One helpful tool for programmers is rubber ducking. Sounds more sexy than it is. Basically, when you run into your very last wit, you grab the yellow rubber duck you’ve set on your desk especially for this moment. Cradle him in your hands. You try to explain the bug to him in words only rubber ducks can understand.
This act of translation often causes us to frame the bug as part of a story. A theme.
In therapy I often tried to reframe my life narrative. I hoped that forcing it to all make sense for another human might give me insight into something outside the walls of my knowledge.
The problem and the beauty with rubber ducks is they can only respond with a squeak.
Incidentally, the Times pays $750 for a puzzle—$2250 if it’s a weekend. I couldn’t help but notice both numbers are divisible by 15.
Even in code, I try to make meaning. Arbitrary structure.
Instead of writing let before defining a variable, you can write const for “constant.”
Constants cannot be changed. const as in constipated. Once there’s a value put in, nothing’s coming out.
const age = 26
We can zoom into a moment in time. Stay there for a while. Stop the years from going by.
One constant, however tentative, can often lead to the creation of another. If age is always 26, then the calculations dependent on it might be constant, too.
If a constant like brain isn’t changing, maybe neither is heart.
Creating a puzzle is more like solving one than you might think.
Jonathan Blow is one of my favorite enigmatologists. He’s best known, perhaps, as a video game designer, but I think of him as equal parts programmer and philosopher.
He’s also known for having a truly unfortunate last name.
In *The Witness, *Blow’s magnum opus, you’re tasked with exploring a vividly colored island through solving puzzles that at first feel as simple as moving a line from one side of the screen to another.

Throughout the game, these mazes grow in complexity, echoing their paths in the game world. In the picture above, for example, you may find the maze in yellow to mirror the paths of the cords on the ground.
”If I were to say anything about reality, it’s that things influence and interrelate and cause increasing situational complexity,” says Blow in an interview for Time. “You think that you have one or two or three simple things, and then you find that the way those interact creates new phenomena or sub-phenomena, and then those phenomena interact with the original things, and eventually you have a quite complex tapestry.”
In fact there’s a puzzle early in *The Witness *with a shadow cast on it from a nearby outcropping. The challenge is to draw a line from one side of the puzzle to the other, but there are many ways to trace the line. You may, like me, struggle until you realize: if you draw a line that perfectly separates the shadow from the light, it’s solved.

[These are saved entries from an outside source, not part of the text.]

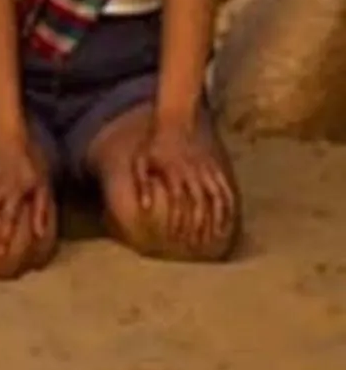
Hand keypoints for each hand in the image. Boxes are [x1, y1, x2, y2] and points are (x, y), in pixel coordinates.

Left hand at [132, 118, 235, 248]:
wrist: (174, 124)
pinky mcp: (216, 170)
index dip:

It’s a brilliant twist on puzzles, which when created by humans, are usually all too isolated from each other. It’s a game more about observing than solving.

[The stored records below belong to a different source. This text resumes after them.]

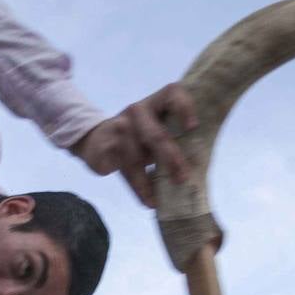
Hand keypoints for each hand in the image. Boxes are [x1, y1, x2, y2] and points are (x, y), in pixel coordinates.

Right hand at [71, 82, 196, 207]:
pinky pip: (125, 172)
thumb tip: (199, 164)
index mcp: (154, 103)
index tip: (193, 127)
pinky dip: (139, 189)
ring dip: (150, 183)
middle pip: (156, 136)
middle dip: (171, 159)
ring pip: (137, 160)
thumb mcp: (153, 128)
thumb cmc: (137, 137)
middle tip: (182, 179)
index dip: (184, 107)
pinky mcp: (105, 148)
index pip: (171, 93)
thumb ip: (173, 137)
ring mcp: (119, 129)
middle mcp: (136, 112)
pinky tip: (148, 200)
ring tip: (161, 200)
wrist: (95, 140)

console.log() is, at the end of the day, just one of the many tools we have to observe code.
I like to think the things we learn in digital can transcend to real life.
In every video game where I was given the choice, I chose to play as a female protagonist.
In The Witness, you never get to inhabit a body besides your own. The first-person camera never interrupts the flow between you and the world.
A world of puzzles, which are certainly more than puzzles. Some enigmas take on real-life beauty.
Throughout The Witness’s 40+ hours, you begin to relate to its creator. Not to Blow the puzzlemaster, but to Jonathan the human. You stop solving puzzles long enough to start solving him.
It’s an indescribably intimate experience. Walking away from the puzzles only to find their creator.
In addition to console.log(), programmers also have walking away as a tool for debugging.